__RAW DATA__.
= = = = =
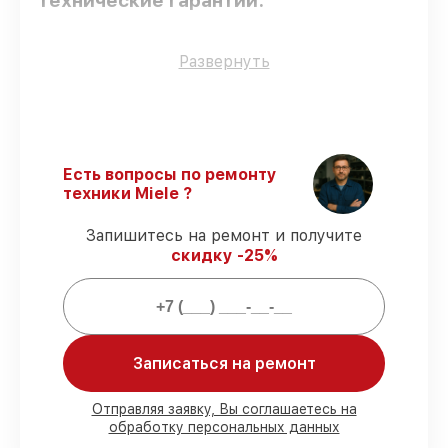
технические гарантии:
Использование оригинальных
Развернуть
запчастей
– для всех видов сервиса
применяются исключительно
оригинальные детали.
Квалифицированные специалисты
–
проверенные специалисты с опытом и
Есть вопросы по ремонту
сертификацией.
техники Miele ?
Точное соблюдение сроков
–
восстановление посудомоечной машины
Запишитесь на ремонт и получите
G 1532 SCi выполняется строго в
скидку -25%
оговоренные сроки.
Сервис с гарантией
– обслуживаем
посудомоечных машин всегда со
строгим соблюдением гарантийных
обязательств.
Записаться на ремонт
Мы гарантируем:
Отправляя заявку, Вы соглашаетесь на
обработку персональных данных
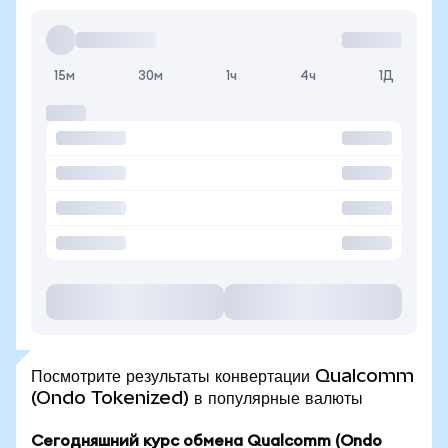
15м
30м
1ч
4ч
1Д
Посмотрите результаты конвертации Qualcomm
(Ondo Tokenized) в популярные валюты
Сегодняшний курс обмена Qualcomm (Ondo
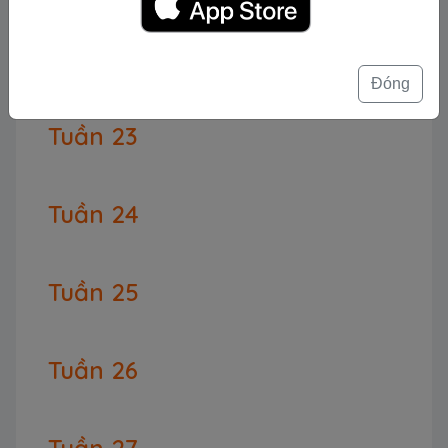
Tuần 22
Đóng
Tuần 23
Tuần 24
Tuần 25
Tuần 26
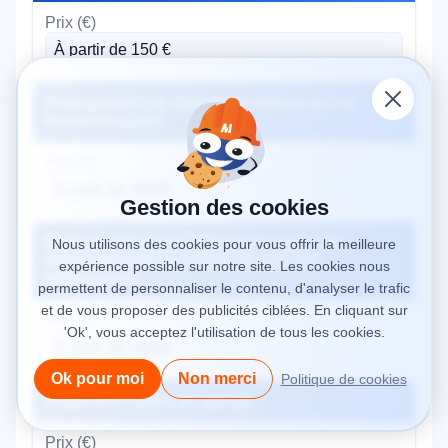
À partir de 150 €
Changement ou réparation moteur qui ne
fonctionne plus
À partir de 200 €
Gestion des cookies
Remplacement ou reprogrammation de
Nous utilisons des cookies pour vous offrir la meilleure
télécommande ou cellule de sécurité
expérience possible sur notre site. Les cookies nous
défectueuse
permettent de personnaliser le contenu, d'analyser le trafic
et de vous proposer des publicités ciblées. En cliquant sur
'Ok', vous acceptez l'utilisation de tous les cookies.
À partir de 100 €
Ok pour moi
Non merci
Politique de cookies
Réparation porte de garage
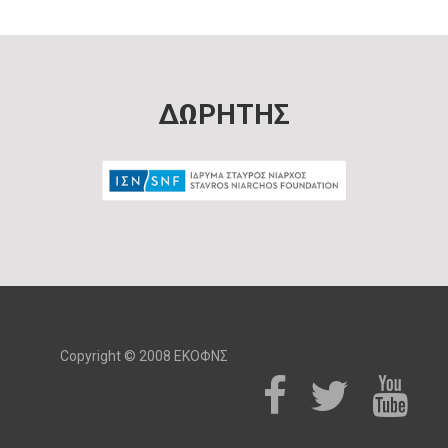
ΔΩΡΗΤΗΣ
Copyright © 2008 ΕΚΟΦΝΣ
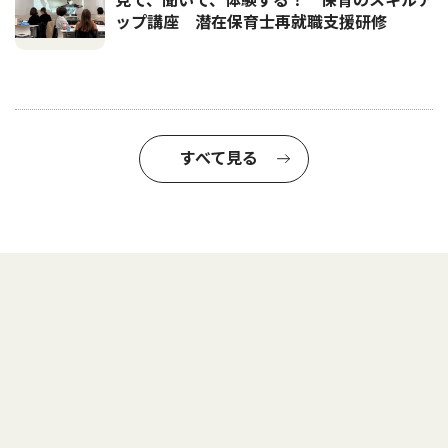
見て、聞いて、体験する！ 保育のスキルア
ップ講座 潜在保育士再就職支援研修
すべて見る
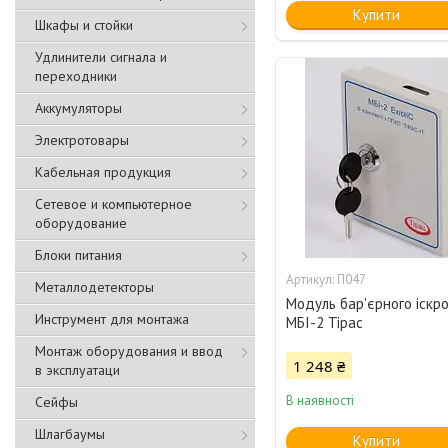
Купити
Шкафы и стойки
Удлинители сигнала и
переходники
Аккумуляторы
Электротовары
Кабельная продукция
Сетевое и компьютерное
оборудование
Блоки питания
П047
Металлодетекторы
Модуль бар'єрного іскр
Инструмент для монтажа
МБІ-2 Тірас
Монтаж оборудования и ввод
1 248 ₴
в эксплуатаци
В наявності
Сейфы
Шлагбаумы
Купити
= = = = =
__PROBLEM STATEMENT__. Report each line of the entries above that contains the word "специалисты", matching its case exactly.

__EXPECTED ANSWER__.
Квалифицированные специалисты
проверенные специалисты с опытом и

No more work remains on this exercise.